You can define your scheduler in the K8s. Then in the K8s pod YAML, you have to specify your scheduler name.
Also, you can skip the scheduler component from the master node, in that case, you have to do scheduling of the pods on the nodes manually.
Controller Manager
The control manager is responsible for bringing the K8s cluster to an expected state from the current state.
The controller manager consists of the multiple controllers responsible for different operations. These controllers don’t interact with each other. For any of the controllers, you can define a custom definition as well.
Most common controllers in K8s are
- Each controller runs a loop. In the loop, it checks the current state of the cluster, compares it with the expected state, and then takes action to bring the current state to the desired state.
- Controllers never talk to each other, they only interact with the API server by registering a watch for the changes.
Kubelet
Kubelet is a component of the worker node and is responsible for all the operations on the worker node.
Mainly it performs the following operations:
- Registration of the worker node to the K8s cluster.
- Monitor for pods that are assigned to this worker node by the scheduler.
- Monitor status, resource consumption of the pods running on the worker node.
- Liveliness probing of the container: Monitor the health of the container.
- Restart in case the container dies.
- Termination of the containers.
Kube-proxy
Kube-proxy is responsible for performing the networking operations across the nodes.
Deployment Creation flow
Networking across Pods
- A cluster network is a private network.
- Each node is assigned a range of IP addresses. These IPs are assigned to the pod running inside it.
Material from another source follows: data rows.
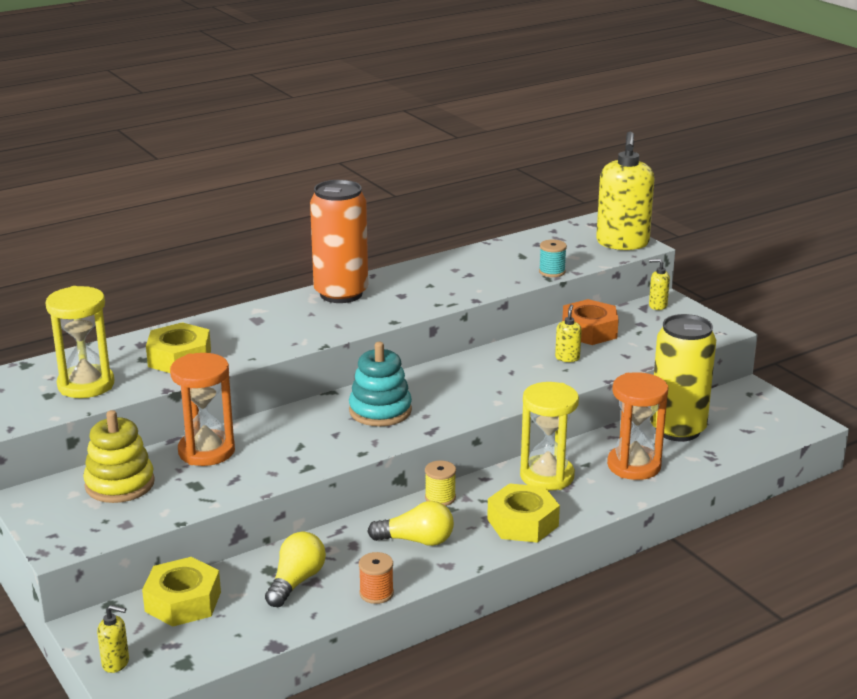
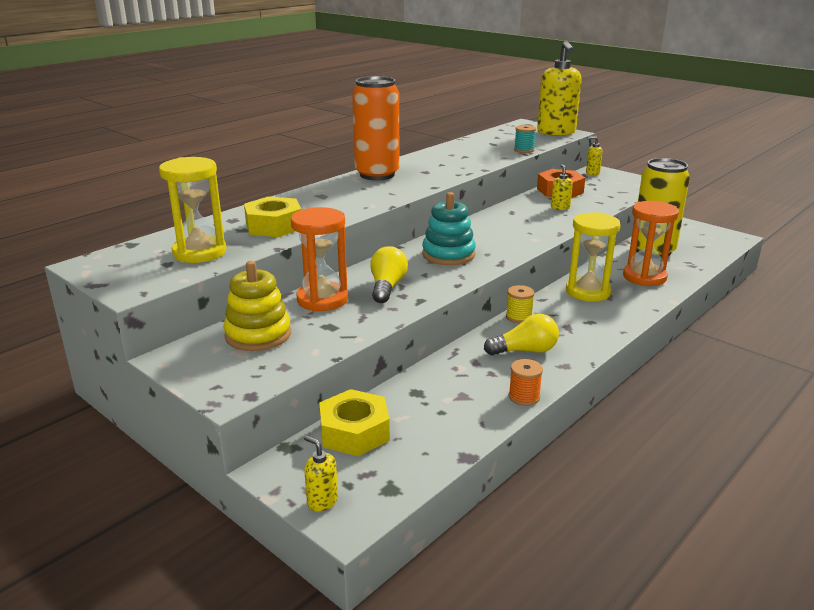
camera: 15 degrees left, 0 degrees up
(116, 663) = (322, 501): yellow soap dispenser -> yellow soap dispenser turned 135 degrees counterclockwise
(296, 581) = (447, 398): yellow light bulb -> yellow light bulb (387, 287)
(522, 522) = (597, 326): yellow nut -> none

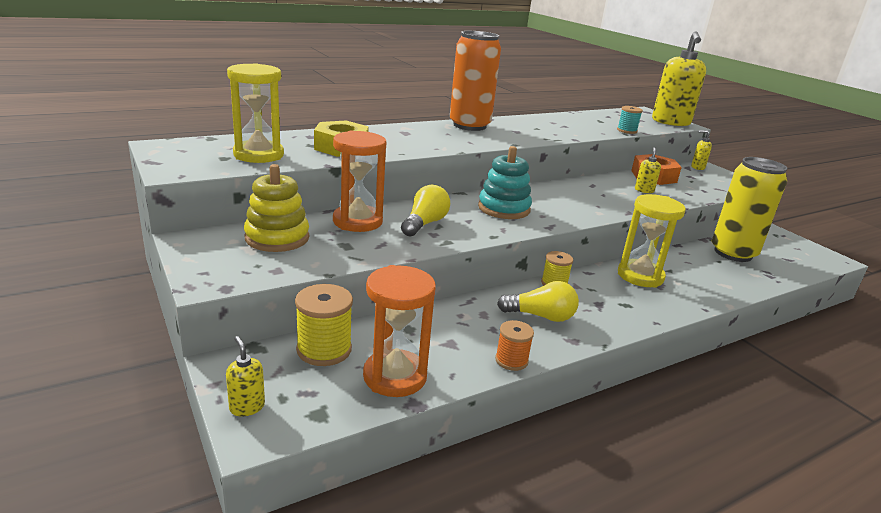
camera: 15 degrees right, 0 degrees up
(354, 432) = (324, 350): yellow nut -> yellow spool
(644, 277) = (709, 275): orange hourglass -> orange hourglass (395, 376)

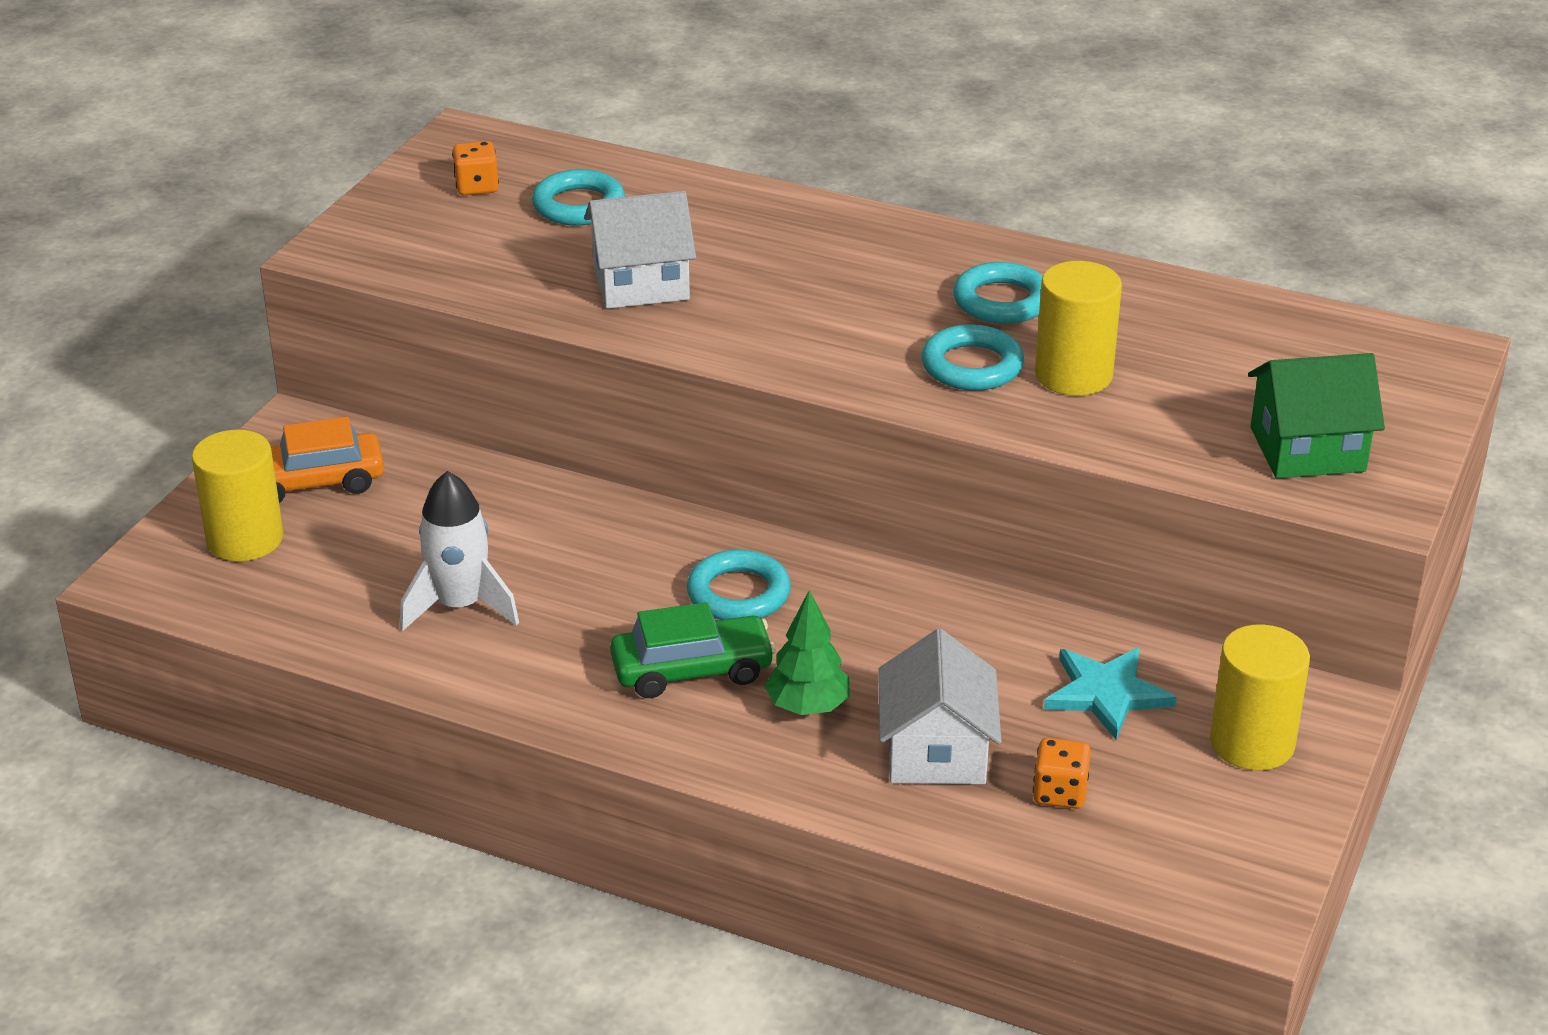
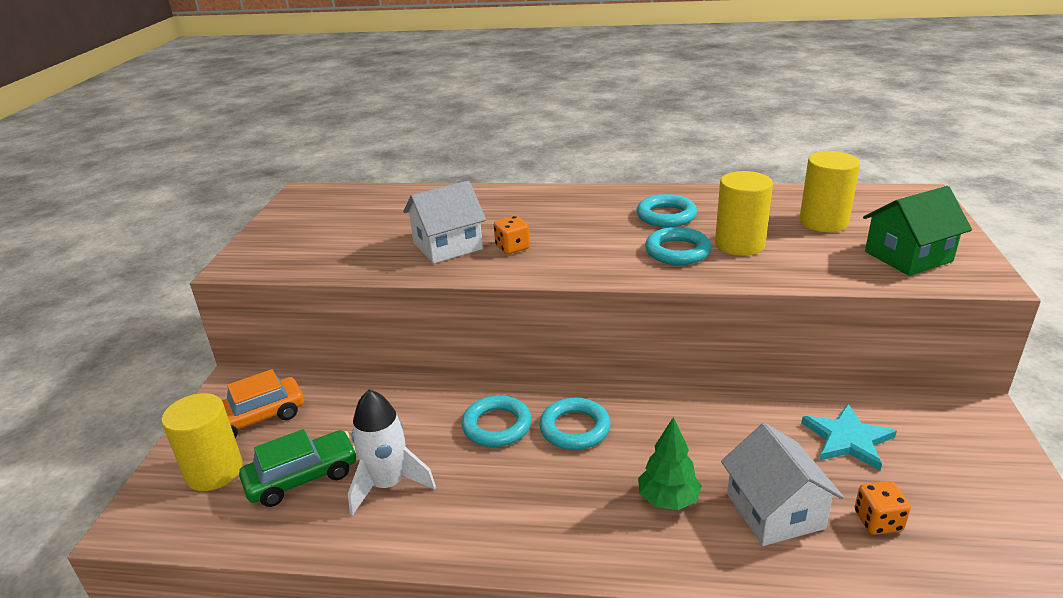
camera: 15 degrees left, 5 degrees down
(477, 187) = (321, 215): orange dice -> orange dice (512, 248)
(578, 205) = (388, 214): turquoise ring -> turquoise ring (497, 426)
(692, 670) = (574, 492): green car -> green car (302, 477)
(1252, 743) = (961, 450): yellow cylinder -> yellow cylinder (823, 222)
- A unique private IP address is being assigned to each pod.
- Pods can communicate with each other via their IP addresses directly without any NAT translation.
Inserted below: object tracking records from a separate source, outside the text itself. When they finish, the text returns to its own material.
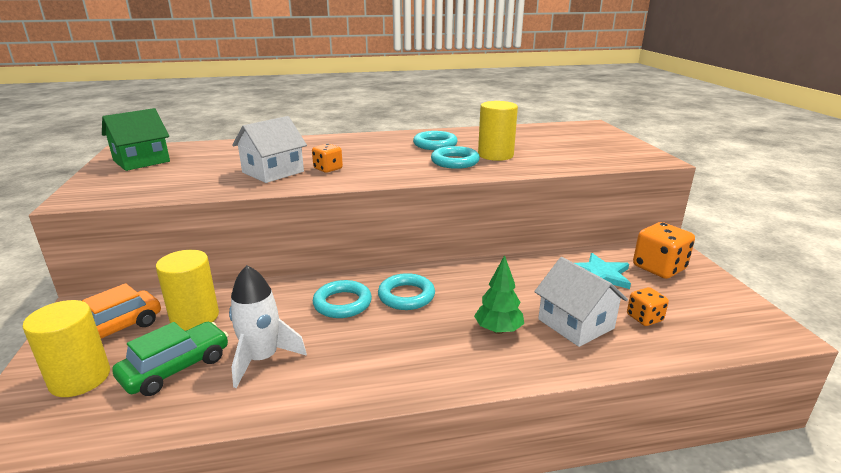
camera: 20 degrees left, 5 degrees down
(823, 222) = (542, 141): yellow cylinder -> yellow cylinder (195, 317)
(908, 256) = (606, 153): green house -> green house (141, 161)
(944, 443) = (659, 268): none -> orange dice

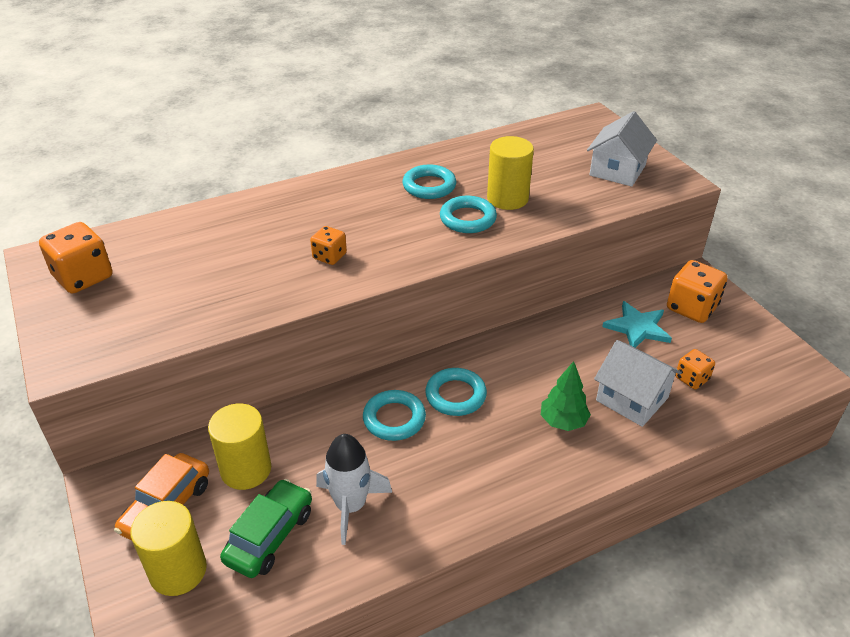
camera: 15 degrees left, 15 degrees up
(141, 161) = (83, 277): green house -> orange dice
(273, 172) = (267, 273): white house -> white house (617, 170)

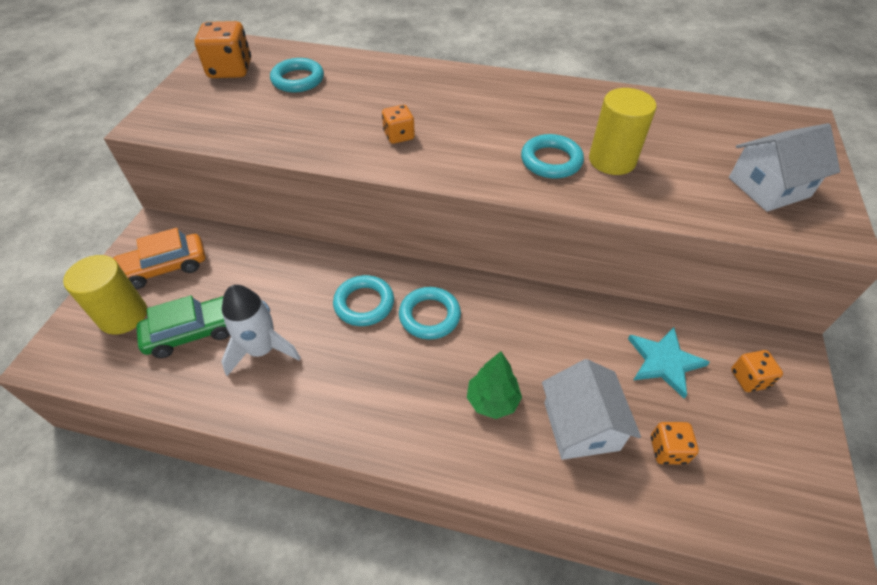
camera: 40 degrees right, 10 degrees up
(246, 470) = (232, 274): yellow cylinder -> none
(429, 186) = (551, 116): turquoise ring -> turquoise ring (298, 80)
(691, 308) = (749, 379): orange dice -> orange dice, size x0.58

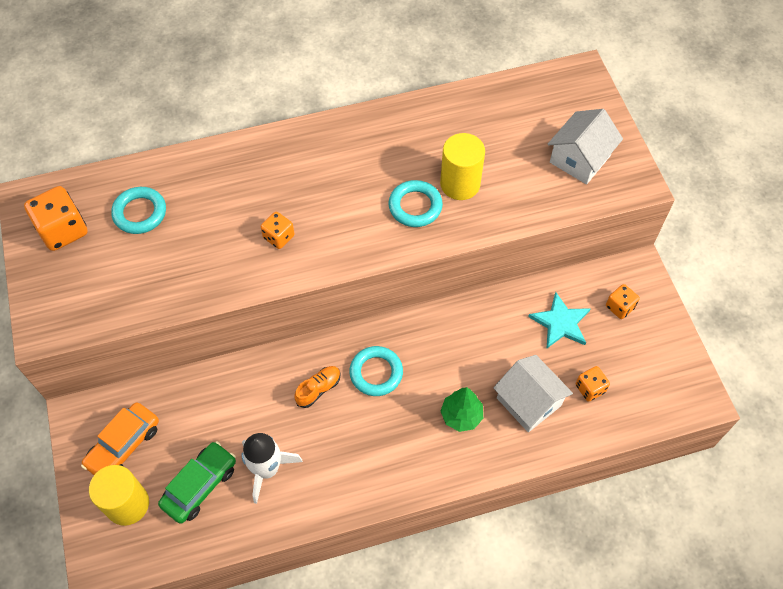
camera: 30 degrees left, 10 degrees up
(364, 304) = (318, 389): turquoise ring -> orange shoe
- In above diagram Node 1 get address range of 10.1.1.0/24 and Node 2 gets address range of 10.1.2.0/24.
- A packet from pod A is directly sent to the Pod B on node 2.
Pod Networking
- When a worker node gets registered with the cluster, it creates a network bridge. The worker is assigned a range of IP addresses.
- Let’s assume a new worker node is assigned with an IP range is 172.17.0.0/24
- When you create a pod on the worker node, a virtual ethernet port is created per pod and assigned a private IP address from the node’s IP range. E.g. pod1 is assigned with an IP address of 172.17.0.2 and pod2 is assigned with an IP address of 172.17.0.3
- When pod 1 sends a packet to pod 2 in the same worker node, it first goes to the bridge and the bridge knows where to redirect that packet. Hence packet reaches correctly to pod 2.
Communication across multiple nodes
- Whenever a new worker node is being registered in the cluster, its IP address range is notified to all the worker nodes.
- When pod A (Node 1) sends a packet to pod D ( Node 2). Packet first reaches the Node 1 bridge. Node 1 bridge will redirect the packet to the Node 2 bridge. Node 2 bridge then redirect the packet to pod D.
The key point is that inter-pod communication works only underlying network is direct without any routers in between. Because routers are not cognizant of the pods and bridge IP addresses. Hence router will drop the packets.
In a truly distributed environment, it’s cumbersome to ensure the network topology without the routers. To solve this problem SDN ( software-defined network) is used after which network topology doesn’t matter.